Sometimes an available organ is not suitable for transplant, but the process of removing its cellular components – decellularization – and replacing them with healthy ones – recellularization – has the potential to rehabilitate the organ.
Using rodent kidneys, the scientists studied three decellularization methods. All remove cells in a way that leaves behind a scaffold, a three-dimensional superstructure of the kidney.
“The best decellularization strategies remove all of the native cells from rodent kidneys while retaining the native structure of that kidney,” said Dr. Wertheim, senior author of the study, published in the American Journal of Transplantation. “To remove the cells we use a series of solutions that selectively remove the cells with very minimal negative effects on the kidney scaffold, which gives the organ its shape and form.”
The intact vasculature of a kidney is illustrated by polymers injected through the renal artery (red) and vein (blue).
They made sure the strategy left behind a scaffold that supported new cell growth and proliferation. Then the scientists recellularized the scaffold using induced pluripotent stem cells (iPS) – adult cells derived from skin or blood samples that have been reprogrammed as a source for other types of cells. In this case, the iPS cells were differentiated into endothelial cells. In a healthy person, these cells form a barrier between blood and the rest of the body’s tissues, helping to control functions such as blood flow and blood pressure in a working kidney.

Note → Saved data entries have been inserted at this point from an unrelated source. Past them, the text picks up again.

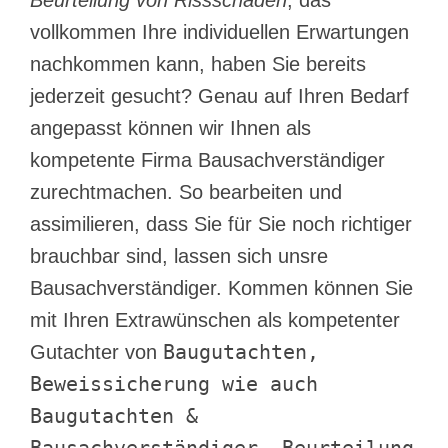
vollkommen Ihre individuellen Erwartungen
nachkommen kann, haben Sie bereits
jederzeit gesucht? Genau auf Ihren Bedarf
angepasst können wir Ihnen als
kompetente Firma Bausachverständiger
zurechtmachen. So bearbeiten und
assimilieren, dass Sie für Sie noch richtiger
brauchbar sind, lassen sich unsre
Bausachverständiger. Kommen können Sie
mit Ihren Extrawünschen als kompetenter
Baugutachten,
Gutachter von
Beweissicherung wie auch
Baugutachten &
Bausachverständiger, Beurteilung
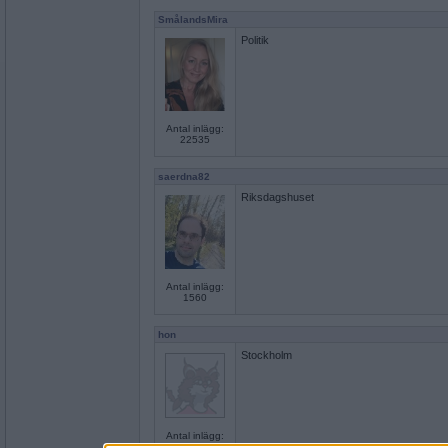
SmålandsMira
Politik
Antal inlägg:
22535
saerdna82
Riksdagshuset
Antal inlägg:
1560
hon
Stockholm
Antal inlägg:
5144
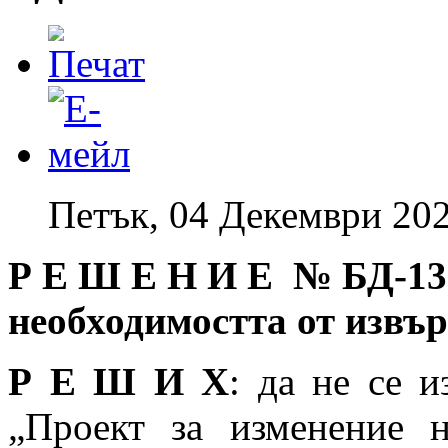
Петък, 04 Декември 202
Р Е Ш Е Н И Е № БД
-13
необходимостта от извъ
Р Е Ш И Х
: да не се 
„Проект за изменение 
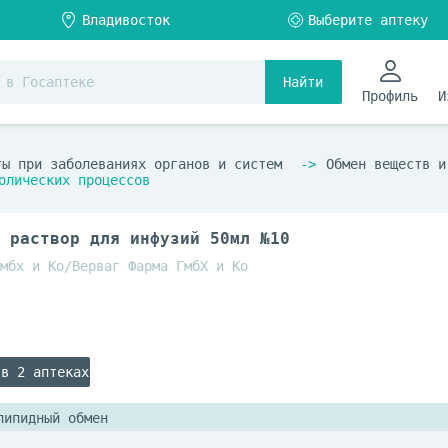
Найти
Профиль
И
ты при заболеваниях органов и систем
Обмен веществ и
олических процессов
 раствор для инфузий 50мл №10
мбх и Ко/Верваг Фарма ГмбХ и Ко
 в 2 аптеках
липидный обмен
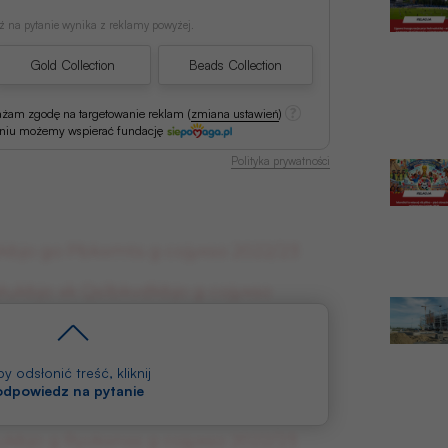
 na pytanie wynika z reklamy powyżej.
Gold Collection
Beads Collection
ażam zgodę na targetowanie reklam
(
zmiana ustawień
)
aniu możemy wspierać fundację
Polityka prywatności
ukbjo go Pbkxmts g cojyxso 2022/23
łukbjo xk Qslbkvdkbjo g cojyxso
łukbjo g Qbomts g cojyxso 2022/23
y odsłonić treść, kliknij
 odpowiedz na pytanie
ukbjo g Rscjzkxss g cojyxso 2022/23
ukbjo g Ryvkxnss g cojyxso 2022/23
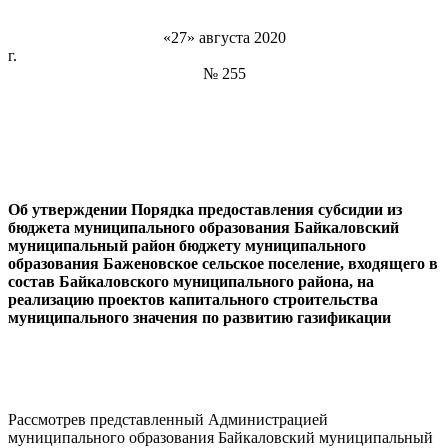
«27» августа 2020
г
№ 255
Об утверждении
Порядка предоставления субсидии из
бюджета муниципального образования Байкаловский
муниципальный район бюджету муниципального
образования Баженовское сельское поселение, входящего
в
состав Байкаловского муниципального района, на
реализацию проектов капитального строительства
муниципального значения по развитию газификации
Рассмотрев представленный Администрацией
муниципального образования Байкаловский муниципальный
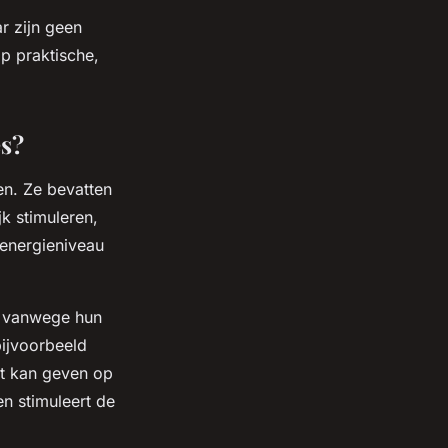
r zijn geen
op praktische,
es?
den. Ze bevatten
k stimuleren,
 energieniveau
r vanwege hun
ijvoorbeeld
ct kan geven op
n stimuleert de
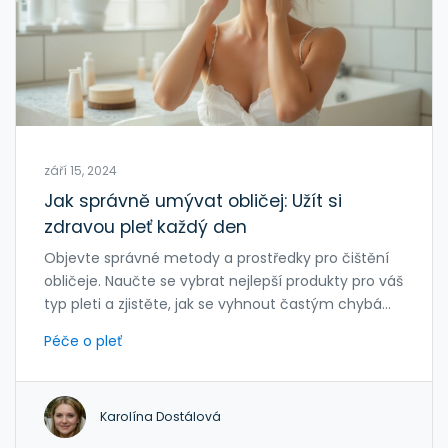
září 15, 2024
Jak správně umývat obličej: Užít si
zdravou pleť každý den
Objevte správné metody a prostředky pro čištění
obličeje. Naučte se vybrat nejlepší produkty pro váš
typ pleti a zjistěte, jak se vyhnout častým chybám.
Vaše pleť bude zdravější a krásnější každý den.
Péče o pleť
Karolína Dostálová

“We were able to coat the blood vessels lining the scaffolds with iPS-derived endothelial cells. Using kidney cells, we developed what appeared to be very early structures that look like tubules within our whole organ kidney scaffold,” Dr. Wertheim said.
Tubules are the functional building blocks of the kidney: They concentrate urine, cleanse blood and recirculate nutrients the body needs. Next, the scientists plan to investigate other cell types that may be better at developing functional tubules.
“This is an exciting proof-of-concept study that is a first step toward developing the vasculature of a replacement organ,” Dr. Wertheim said.
This work was supported by the Zell Family Foundation; Illinois Department of Healthcare and Family Services Excellence in Academic Medicine Act; Northwestern Memorial Foundation Dixon Translational Research Grants Initiative; American Society of Transplant Surgeon’s Faculty Development Grant; National Institute of Diabetes and Digestive and Kidney Diseases grant R01 DK050141; National Institute of General Medical Sciences grant K12 GM088021; Dialysis Clinic, Inc.; and the Northwestern University Mouse Histology and Phenotyping Laboratory. The iPS-derived endothelial cells were supplied by Cellular Dynamics International.